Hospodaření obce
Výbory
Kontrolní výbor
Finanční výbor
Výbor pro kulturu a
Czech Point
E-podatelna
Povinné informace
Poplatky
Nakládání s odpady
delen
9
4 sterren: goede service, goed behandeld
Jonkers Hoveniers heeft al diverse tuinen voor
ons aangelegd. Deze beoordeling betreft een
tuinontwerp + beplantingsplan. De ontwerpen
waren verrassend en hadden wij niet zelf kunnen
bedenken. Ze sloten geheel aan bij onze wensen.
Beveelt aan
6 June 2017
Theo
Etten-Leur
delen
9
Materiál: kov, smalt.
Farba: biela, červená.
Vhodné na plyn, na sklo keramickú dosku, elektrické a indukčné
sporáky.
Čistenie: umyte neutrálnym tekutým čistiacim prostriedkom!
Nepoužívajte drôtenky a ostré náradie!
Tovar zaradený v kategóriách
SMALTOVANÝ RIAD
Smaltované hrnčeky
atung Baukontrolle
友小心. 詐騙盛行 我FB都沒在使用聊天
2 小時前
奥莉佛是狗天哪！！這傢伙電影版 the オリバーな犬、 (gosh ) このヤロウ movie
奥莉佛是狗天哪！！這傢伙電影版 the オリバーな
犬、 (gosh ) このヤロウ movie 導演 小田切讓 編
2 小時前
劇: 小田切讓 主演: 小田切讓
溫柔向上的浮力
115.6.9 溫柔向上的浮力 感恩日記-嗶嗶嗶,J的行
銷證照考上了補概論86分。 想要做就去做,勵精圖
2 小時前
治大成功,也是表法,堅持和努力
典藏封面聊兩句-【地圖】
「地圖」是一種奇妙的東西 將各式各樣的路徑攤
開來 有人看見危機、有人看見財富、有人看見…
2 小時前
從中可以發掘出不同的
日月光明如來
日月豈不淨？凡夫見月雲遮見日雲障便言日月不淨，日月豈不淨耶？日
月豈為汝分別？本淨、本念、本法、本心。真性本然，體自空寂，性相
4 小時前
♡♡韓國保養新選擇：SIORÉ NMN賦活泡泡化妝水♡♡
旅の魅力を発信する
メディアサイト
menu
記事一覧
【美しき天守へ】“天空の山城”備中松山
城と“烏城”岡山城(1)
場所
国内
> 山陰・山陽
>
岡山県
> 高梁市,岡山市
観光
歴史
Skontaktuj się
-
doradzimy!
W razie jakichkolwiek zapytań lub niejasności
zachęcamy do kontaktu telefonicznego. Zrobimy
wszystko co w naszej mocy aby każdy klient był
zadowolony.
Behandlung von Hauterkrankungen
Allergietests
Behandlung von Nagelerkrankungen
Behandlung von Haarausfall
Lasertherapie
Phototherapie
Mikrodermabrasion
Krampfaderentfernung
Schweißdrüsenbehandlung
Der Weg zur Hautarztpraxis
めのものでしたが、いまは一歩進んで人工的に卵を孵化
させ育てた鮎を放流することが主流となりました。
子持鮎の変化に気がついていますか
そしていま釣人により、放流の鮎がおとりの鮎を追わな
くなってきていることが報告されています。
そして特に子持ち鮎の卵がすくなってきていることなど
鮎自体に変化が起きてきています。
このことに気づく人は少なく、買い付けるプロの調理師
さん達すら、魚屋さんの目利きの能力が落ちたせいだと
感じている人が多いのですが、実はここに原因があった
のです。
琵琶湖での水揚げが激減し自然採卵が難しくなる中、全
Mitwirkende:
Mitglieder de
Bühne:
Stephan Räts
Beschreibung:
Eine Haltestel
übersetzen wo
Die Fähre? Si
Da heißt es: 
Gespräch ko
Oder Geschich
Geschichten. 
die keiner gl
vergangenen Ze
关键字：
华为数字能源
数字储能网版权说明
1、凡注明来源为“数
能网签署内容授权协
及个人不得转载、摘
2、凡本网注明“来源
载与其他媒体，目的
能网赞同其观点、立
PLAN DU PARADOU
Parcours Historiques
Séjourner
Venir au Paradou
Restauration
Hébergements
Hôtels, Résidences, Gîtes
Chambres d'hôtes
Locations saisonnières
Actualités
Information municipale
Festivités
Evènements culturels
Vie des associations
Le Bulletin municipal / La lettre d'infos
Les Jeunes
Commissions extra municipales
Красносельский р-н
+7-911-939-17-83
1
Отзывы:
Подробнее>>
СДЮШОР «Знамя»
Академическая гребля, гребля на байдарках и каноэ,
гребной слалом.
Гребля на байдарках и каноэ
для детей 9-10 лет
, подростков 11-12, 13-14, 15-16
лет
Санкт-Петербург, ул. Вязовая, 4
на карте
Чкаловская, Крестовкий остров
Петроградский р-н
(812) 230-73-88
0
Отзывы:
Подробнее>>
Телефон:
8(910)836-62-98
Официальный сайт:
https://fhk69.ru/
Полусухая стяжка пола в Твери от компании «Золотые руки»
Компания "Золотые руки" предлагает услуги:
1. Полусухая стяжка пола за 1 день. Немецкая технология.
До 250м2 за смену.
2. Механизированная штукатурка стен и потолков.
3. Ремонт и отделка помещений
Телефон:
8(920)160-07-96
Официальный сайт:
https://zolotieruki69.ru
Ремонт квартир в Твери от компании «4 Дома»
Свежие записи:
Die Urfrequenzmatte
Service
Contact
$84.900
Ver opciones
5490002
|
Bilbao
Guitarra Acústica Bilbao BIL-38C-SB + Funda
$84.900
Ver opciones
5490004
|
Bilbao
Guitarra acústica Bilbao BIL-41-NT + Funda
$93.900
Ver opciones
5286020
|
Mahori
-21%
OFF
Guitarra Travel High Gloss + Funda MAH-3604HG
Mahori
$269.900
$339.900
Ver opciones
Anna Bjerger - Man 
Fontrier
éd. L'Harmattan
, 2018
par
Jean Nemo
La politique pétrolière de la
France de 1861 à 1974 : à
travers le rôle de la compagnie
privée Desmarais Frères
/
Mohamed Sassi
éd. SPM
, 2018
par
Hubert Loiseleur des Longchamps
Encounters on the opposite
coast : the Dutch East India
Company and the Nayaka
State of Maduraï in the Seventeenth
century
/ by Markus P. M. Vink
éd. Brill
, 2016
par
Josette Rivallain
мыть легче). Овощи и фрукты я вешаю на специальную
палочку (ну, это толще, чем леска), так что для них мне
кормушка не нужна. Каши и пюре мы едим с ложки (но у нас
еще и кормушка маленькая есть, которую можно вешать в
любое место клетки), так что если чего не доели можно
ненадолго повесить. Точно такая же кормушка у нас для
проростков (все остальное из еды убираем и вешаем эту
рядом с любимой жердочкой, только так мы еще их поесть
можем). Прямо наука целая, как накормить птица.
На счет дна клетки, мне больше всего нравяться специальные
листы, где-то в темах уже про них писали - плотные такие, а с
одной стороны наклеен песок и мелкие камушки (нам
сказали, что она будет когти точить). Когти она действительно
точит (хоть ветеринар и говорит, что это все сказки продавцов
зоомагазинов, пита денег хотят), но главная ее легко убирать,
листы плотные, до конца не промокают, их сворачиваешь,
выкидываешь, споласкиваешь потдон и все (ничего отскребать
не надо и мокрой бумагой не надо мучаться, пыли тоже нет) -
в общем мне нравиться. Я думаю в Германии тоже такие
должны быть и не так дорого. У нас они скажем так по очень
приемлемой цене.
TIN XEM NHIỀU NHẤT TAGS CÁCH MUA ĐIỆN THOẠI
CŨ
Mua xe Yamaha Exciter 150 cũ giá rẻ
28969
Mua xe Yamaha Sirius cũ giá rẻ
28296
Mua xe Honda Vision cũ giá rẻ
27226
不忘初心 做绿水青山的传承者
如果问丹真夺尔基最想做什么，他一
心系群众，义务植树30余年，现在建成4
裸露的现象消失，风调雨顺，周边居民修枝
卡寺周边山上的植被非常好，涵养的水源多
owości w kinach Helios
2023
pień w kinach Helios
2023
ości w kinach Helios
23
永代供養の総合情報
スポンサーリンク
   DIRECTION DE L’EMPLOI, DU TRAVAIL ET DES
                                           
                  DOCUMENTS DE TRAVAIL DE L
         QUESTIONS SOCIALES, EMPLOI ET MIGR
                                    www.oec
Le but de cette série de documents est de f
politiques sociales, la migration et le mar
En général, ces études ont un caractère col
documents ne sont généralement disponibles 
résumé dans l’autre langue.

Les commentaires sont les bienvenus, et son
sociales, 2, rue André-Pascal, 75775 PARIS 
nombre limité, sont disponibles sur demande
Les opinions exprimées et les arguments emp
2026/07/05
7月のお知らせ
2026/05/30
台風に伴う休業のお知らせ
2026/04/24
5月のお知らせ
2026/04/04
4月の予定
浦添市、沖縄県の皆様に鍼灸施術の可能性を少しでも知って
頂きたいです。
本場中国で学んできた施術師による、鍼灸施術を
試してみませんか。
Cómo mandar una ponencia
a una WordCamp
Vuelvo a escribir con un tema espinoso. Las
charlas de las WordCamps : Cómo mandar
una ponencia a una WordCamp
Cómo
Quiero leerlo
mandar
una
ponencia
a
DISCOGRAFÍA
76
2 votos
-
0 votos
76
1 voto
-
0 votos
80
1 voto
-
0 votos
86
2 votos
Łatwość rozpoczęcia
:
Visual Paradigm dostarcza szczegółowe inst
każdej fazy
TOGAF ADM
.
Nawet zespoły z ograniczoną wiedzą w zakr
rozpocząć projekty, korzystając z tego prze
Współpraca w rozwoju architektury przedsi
· · ·
> _Action item_
Quote the material word for word, beginning at the line that contains "Les commentaires sont les bienvenus, et son" and stopping after the last line of the material.

> _Written solution_
Les commentaires sont les bienvenus, et son
sociales, 2, rue André-Pascal, 75775 PARIS 
nombre limité, sont disponibles sur demande
Les opinions exprimées et les arguments emp
2026/07/05
7月のお知らせ
2026/05/30
台風に伴う休業のお知らせ
2026/04/24
5月のお知らせ
2026/04/04
4月の予定
浦添市、沖縄県の皆様に鍼灸施術の可能性を少しでも知って
頂きたいです。
本場中国で学んできた施術師による、鍼灸施術を
試してみませんか。
Cómo mandar una ponencia
a una WordCamp
Vuelvo a escribir con un tema espinoso. Las
charlas de las WordCamps : Cómo mandar
una ponencia a una WordCamp
Cómo
Quiero leerlo
mandar
una
ponencia
a
DISCOGRAFÍA
76
2 votos
-
0 votos
76
1 voto
-
0 votos
80
1 voto
-
0 votos
86
2 votos
Łatwość rozpoczęcia
:
Visual Paradigm dostarcza szczegółowe inst
każdej fazy
TOGAF ADM
.
Nawet zespoły z ograniczoną wiedzą w zakr
rozpocząć projekty, korzystając z tego prze
Współpraca w rozwoju architektury przedsi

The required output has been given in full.